Setelah beberapa menit, akhirnya Zion sampai di SMA Central. Ia langsung memarkirkan motornya di parkiran dan langsung menuju kelasnya. Dari arah belakang, Arkan dan Vano juga sudah sampai dan langsung mengambil langkah cepat dan menyusul Zion. Jean yang baru saja sampai bersama Naisa, menatap bingung Arkan dan Vano.

"Lah, kok ada Arkan sama Vano?" tanya Naisa yang melihatnya juga. Karena kedekatan Zion dan Jean, Jean dan Naisa bahkan tahu beberapa Bodyguard yang ada di rumah Zion.

"Gak tau, udah ayo turun," jawab Jean. Keduanya pun turun dari mobil dan menuju Gedung IPA.

Setelah sampai di Gedung IPA, Jean melanjutkan langkahnya, setelah Naisa masuk ke dalam kelasnya. Jean yang sudah sampai kelasnya langsung masuk dan menyimpan tasnya. Setelah itu, ia keluar dan pergi ke kelas Zion.

"Zion," panggil Jean. Natan dan Lara yang sudah sampai lebih dulu daripada Zion dan Jean, ikut berbalik, saat mendengar suara Jean.

"Apa?" tanya Zion sambil menatap Jean.

"Gue gak salah liat?" tanya Jean langsung. Zion yang mengerti maksud pertanyaan Jean, langsung mendekat ke arah Jean. Otomatis Arkan dan Vano juga bersiap untuk mengikuti Zion. Jean yang melihat itu, hanya menggelengkan kepalanya tidak percaya.

"Lo berdua gak usah ikut, gue cuman di atap Gedung ini!" ucap Zion memperingati. Arkan dan Vano saling tatap sejenak dan kemudian menganggukkan kepala mereka bersamaan.

"La," panggil Natan kepada Lara, setelah Jean dan Zion sudah tidak terlihat lagi.

"Iya," jawab Lara.

"Kamu masih punya perasaan sama dia?" tanya Natan kepada Lara.

"Mau gimana lagi," jawab Lara sambil tersenyum.

"Bukannya aku ngelarang, tapi ini udah cukup lama, La," balas Natan.

"Percaya aja, Kak. Sebenarnya dia udah luluh, tapi gak mau ngaku," balas Lara pula. Natan menghembuskan nafasnya gusar mendengar balasan Lara. Bisa-bisanya Lara bertahan sampai saat ini.

Kembali kepada Zion dan Jean. Mereka berdua saat ini tengah berada di atap gedung IPA.

"Arkan sama Vano beneran jaga lo?" tanya Jean langsung.

"Seperti yang lo liat," jawab Zion seadanya.

"Emang apa yang terjadi?" tanya Jean lagi.

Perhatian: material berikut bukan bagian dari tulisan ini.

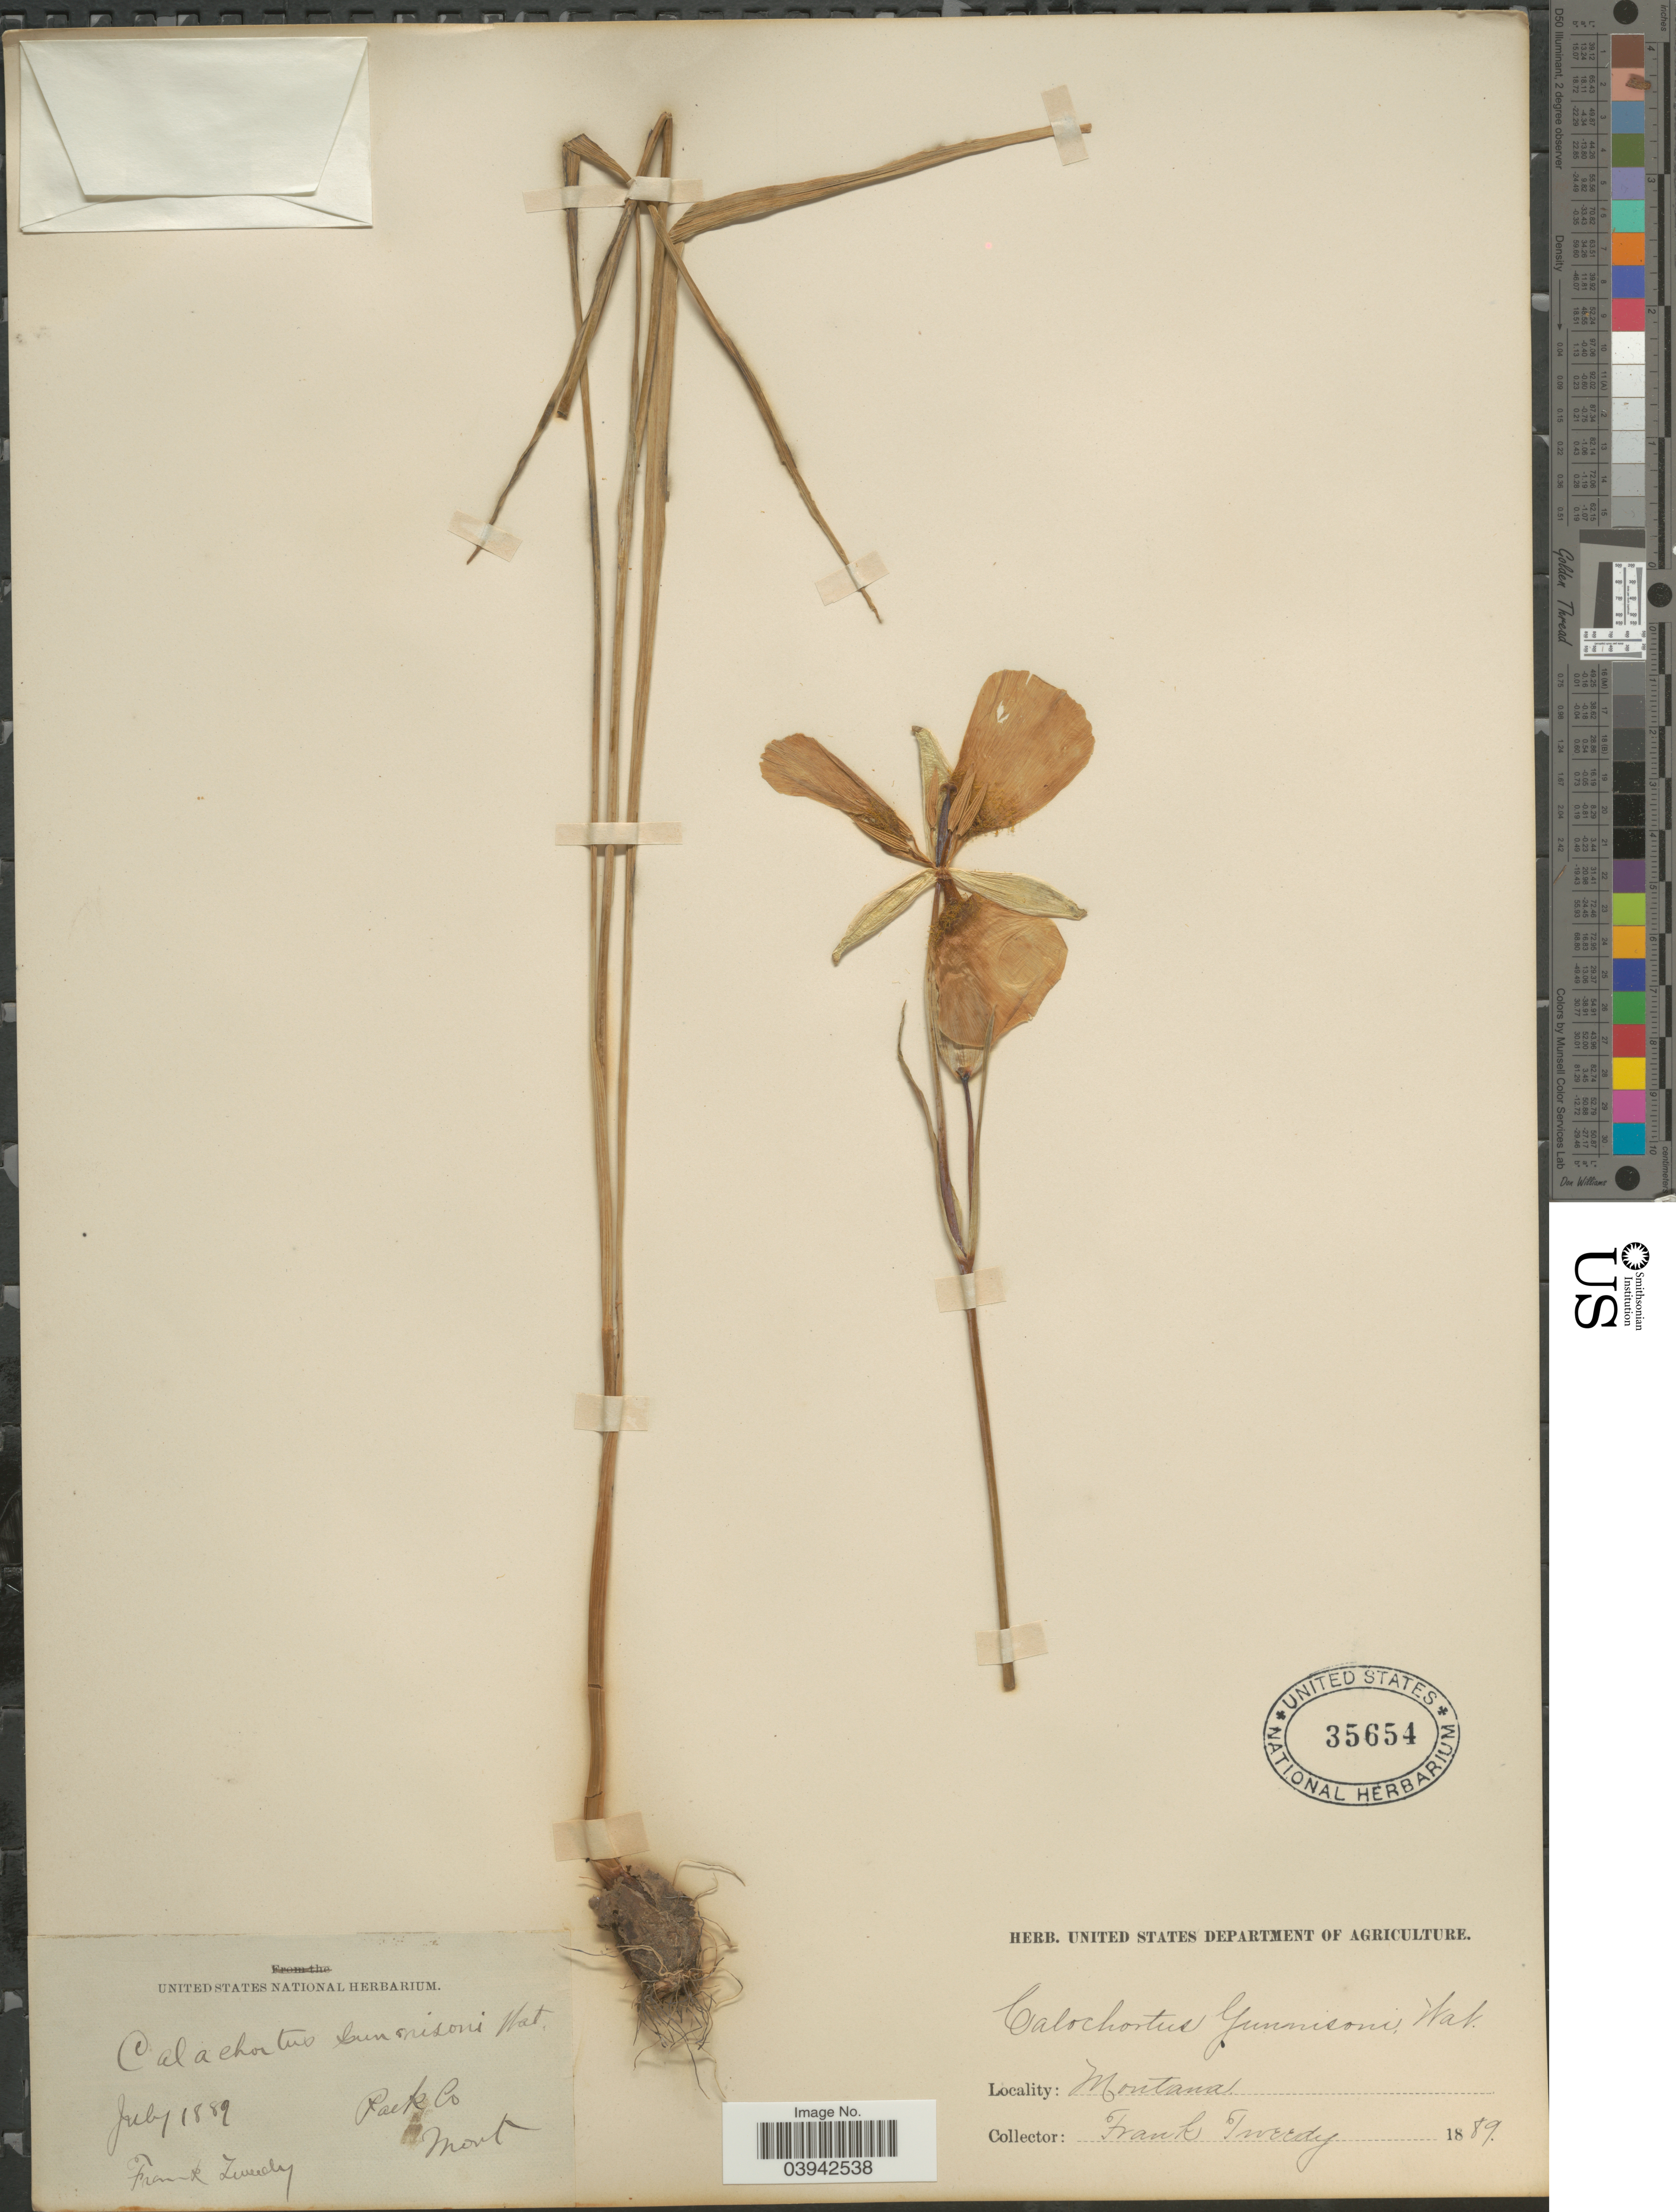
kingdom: Plantae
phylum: Tracheophyta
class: Liliopsida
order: Liliales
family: Liliaceae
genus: Calochortus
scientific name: Calochortus gunnisonii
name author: S. Watson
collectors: F. Tweedy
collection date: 1889-07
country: United States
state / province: Montana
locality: Park Co.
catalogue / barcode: US 35654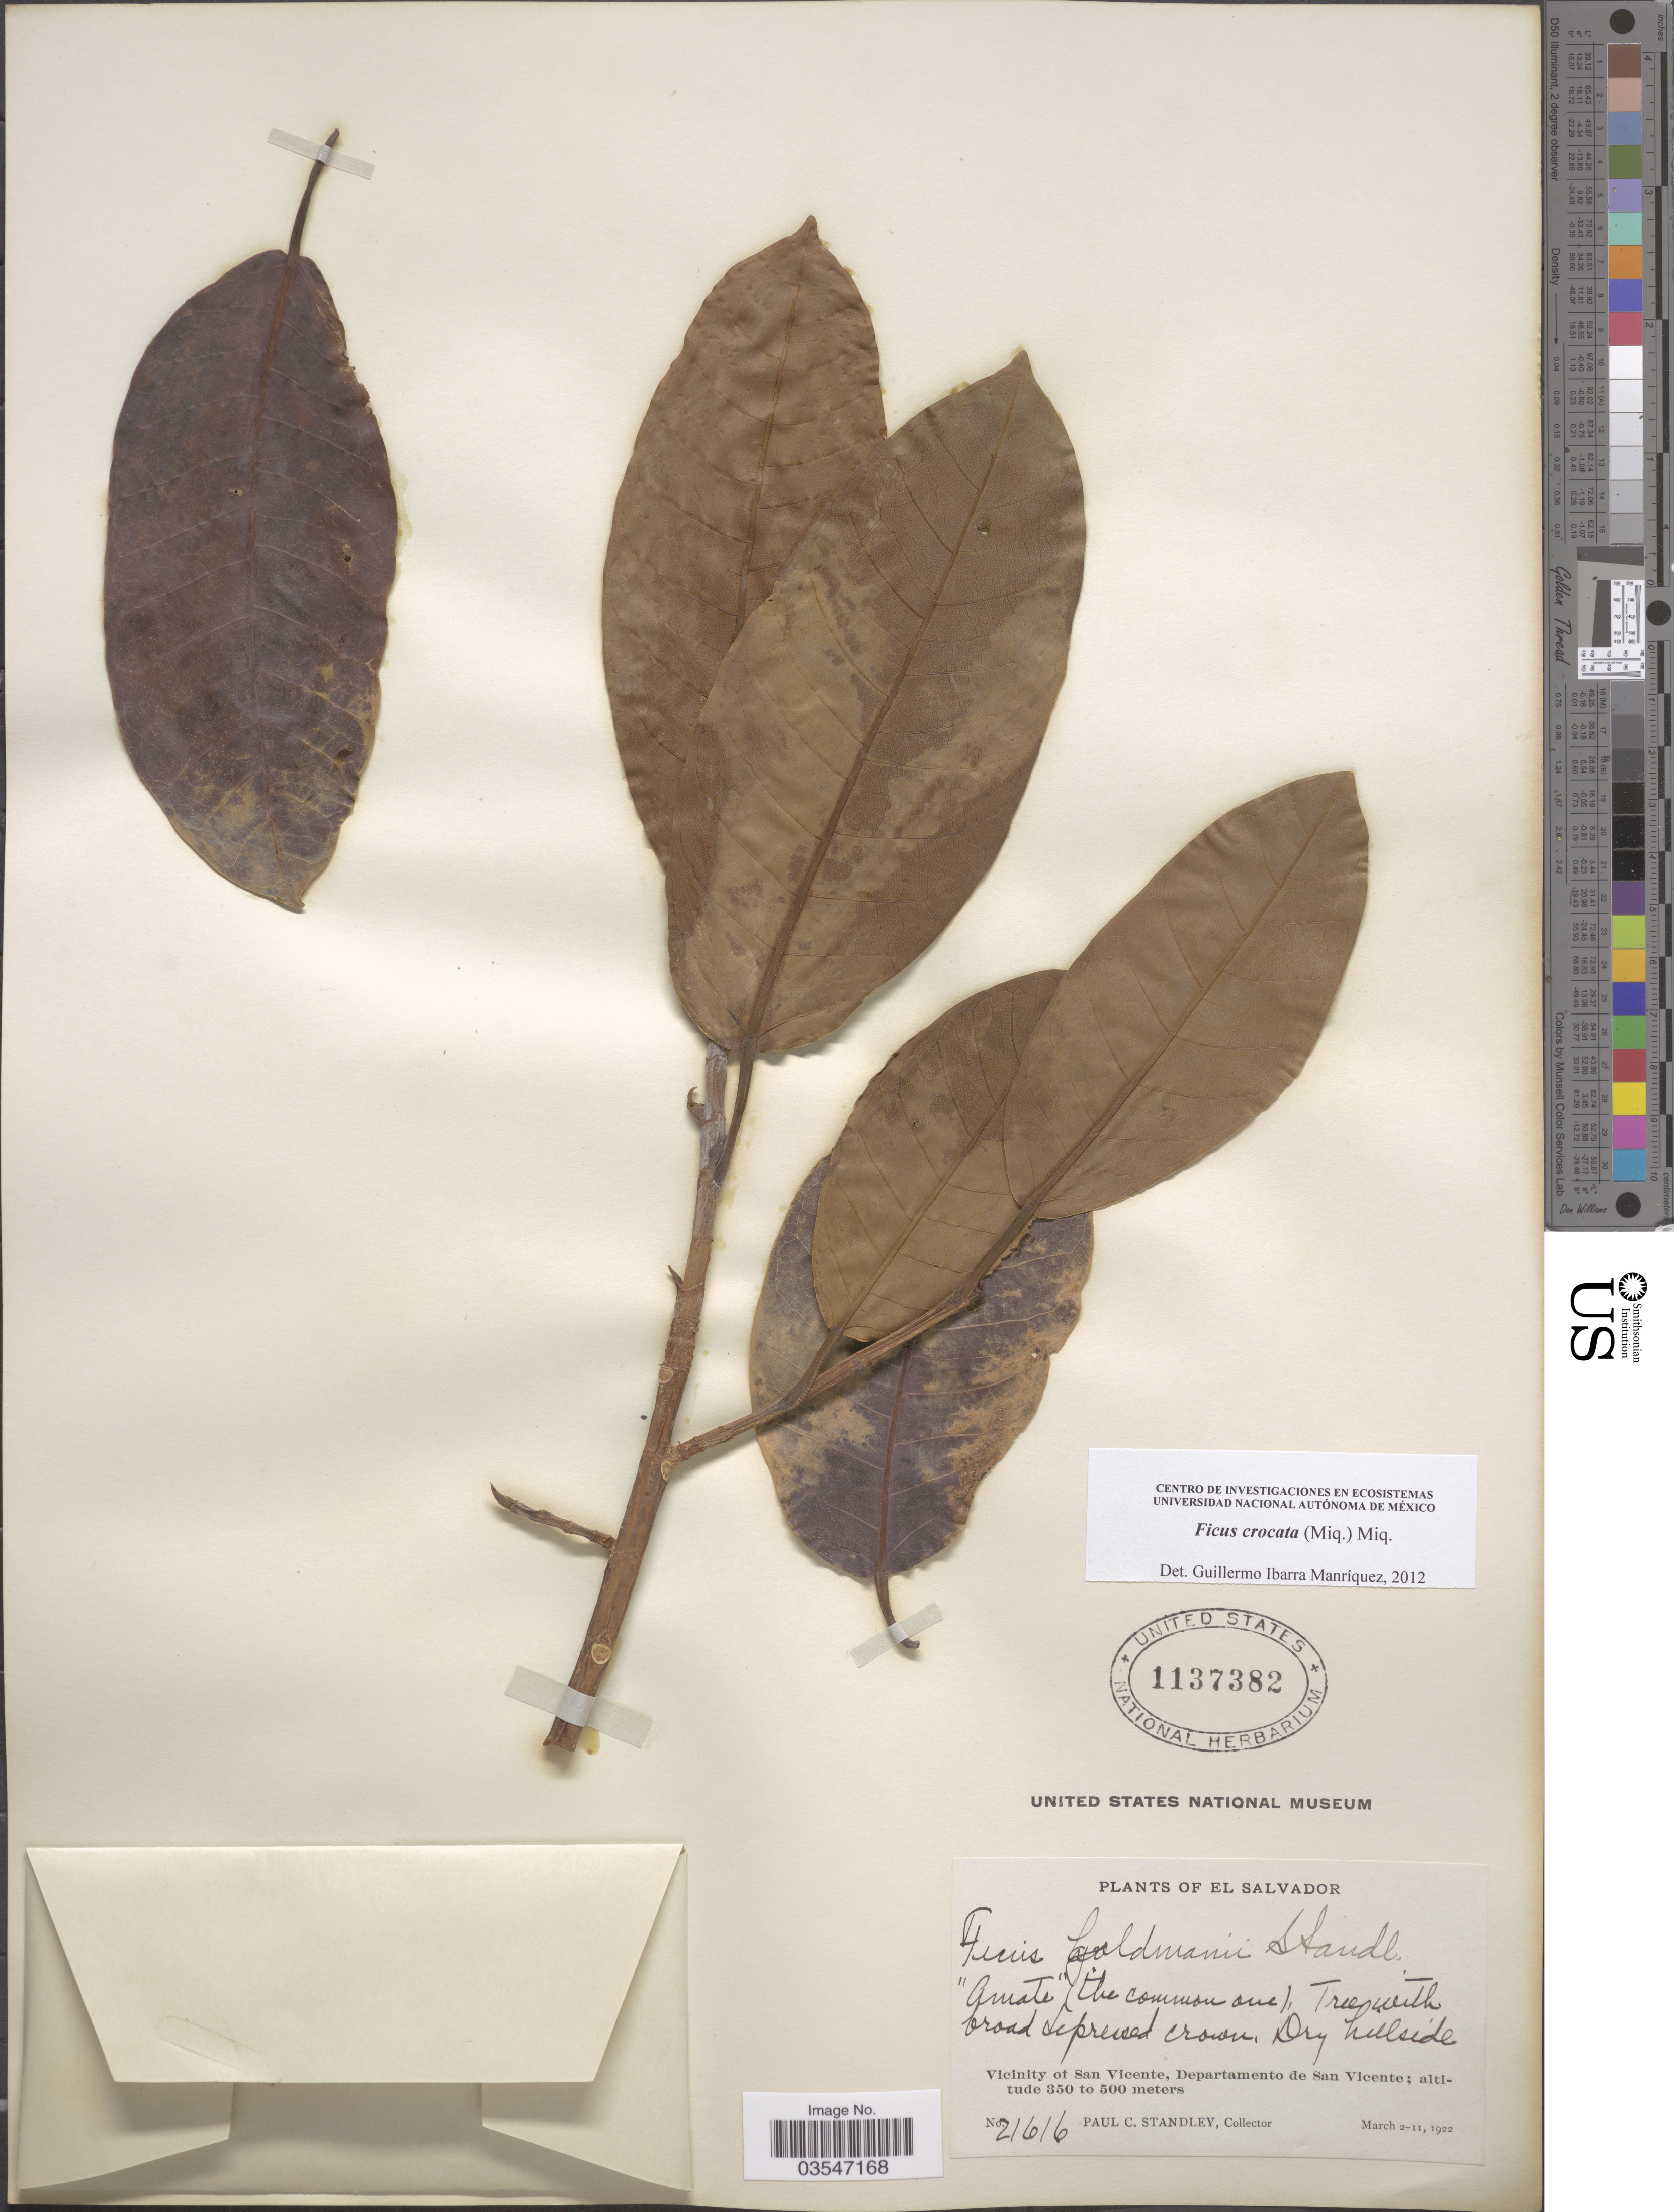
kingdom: Plantae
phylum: Tracheophyta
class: Magnoliopsida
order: Rosales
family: Moraceae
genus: Ficus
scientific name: Ficus crocata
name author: (Miq.) Miq.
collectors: P. C. Standley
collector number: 21616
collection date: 1922-03-02/1922-03-11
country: El Salvador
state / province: San Vincente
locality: Vicinity of San Vicente, Departamento de San Vicente.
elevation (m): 350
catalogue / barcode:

"Lo pasti tau lah. Apa-apa gue yang kena dan mereka sangkut pautin sama Inara," jawab Zion.

"Tapi 'kan Inara bilang, dia benci Papa sama Mama lo, karena gak nganggap lo! Gue tau jelas, karena gue juga ada di sana ssbelum dia meninggal!" balas Jean bingung. Jean bingung dengan jalan pikiran orang tua Zion.

***

"Mungkin takdirku memang sudah seperti ini. Tidak dianggap oleh kedua orang tuaku dan dilupakan olehnya! Padahal aku berharap, dia tetap mengingatku, walaupun aku telah menghilang selama bertahun-tahun lamanya. Karena, itulah janji yang kita buat!"